The translational regulator GCN20 regulates replication stress response

DNA replication stress seriously threatens genome stability and is a hall marker of cancers. The evolutionarily conserved kinase ATR and WEE1 are essential for the activation of replication stress responses. But the underlying mechanisms are not well-understood. Translational control is an important mechanism to regulate gene expression. However, the roles of translational control in DNA damage responses (DDR) is unknown. Here we show that ATR-WEE1 regulates the translation of SOG1, the master regulator of DNA damage responses in plants. Through genetic screening, we find that loss of GCN20 and GCN1, which functions together to inhibit protein translation, suppresses the hypersensitivity of Arabidopsis atr and wee1 to the replication stress-inducing agent hydroxyurea (HU).
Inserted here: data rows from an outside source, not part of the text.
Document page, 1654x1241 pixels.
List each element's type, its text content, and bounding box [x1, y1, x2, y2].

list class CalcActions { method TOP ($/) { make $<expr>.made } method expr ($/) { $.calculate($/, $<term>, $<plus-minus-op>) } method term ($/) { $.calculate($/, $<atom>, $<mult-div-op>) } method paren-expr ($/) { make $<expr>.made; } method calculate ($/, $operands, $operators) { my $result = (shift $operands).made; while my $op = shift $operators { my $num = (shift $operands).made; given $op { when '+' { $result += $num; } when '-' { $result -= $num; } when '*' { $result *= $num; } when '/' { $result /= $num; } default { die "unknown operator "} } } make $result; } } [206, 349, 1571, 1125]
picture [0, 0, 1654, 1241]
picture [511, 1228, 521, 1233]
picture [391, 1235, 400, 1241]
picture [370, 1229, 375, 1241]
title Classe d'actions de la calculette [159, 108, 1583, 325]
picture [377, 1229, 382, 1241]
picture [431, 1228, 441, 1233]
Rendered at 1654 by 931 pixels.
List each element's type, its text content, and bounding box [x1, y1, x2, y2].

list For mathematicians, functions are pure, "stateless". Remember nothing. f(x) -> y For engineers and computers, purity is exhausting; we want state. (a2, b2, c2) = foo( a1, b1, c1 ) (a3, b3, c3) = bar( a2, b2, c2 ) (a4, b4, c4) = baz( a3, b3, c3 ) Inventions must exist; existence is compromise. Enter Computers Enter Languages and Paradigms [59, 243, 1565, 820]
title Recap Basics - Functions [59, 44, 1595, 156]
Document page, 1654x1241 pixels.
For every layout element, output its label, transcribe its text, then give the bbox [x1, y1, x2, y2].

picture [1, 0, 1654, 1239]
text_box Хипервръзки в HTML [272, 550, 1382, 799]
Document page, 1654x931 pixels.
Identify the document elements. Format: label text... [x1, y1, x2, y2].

Biochemically, WEE1 directly interacts with and phosphorylates GCN20, which is further polyubiquitinated and degraded. Overexpression of GCN20 significantly inhibits the translation of SOG1. Genetically, mutation of SOG1 enhances the sensitivity of wee1 and wee1 gcn20 to HU, and overexpression of SOG1 suppresses the sensitivity of wee1 to HU. These results suggest that ATR-WEE1 inhibits GCN20-GCN1 to promote the translation of SOG1 during replication stress responses. Taken together, our study identifies a novel function of ATR-WEE1, reveals a new regulatory mechanism for SOG1, and links the translation control to DNA damage responses.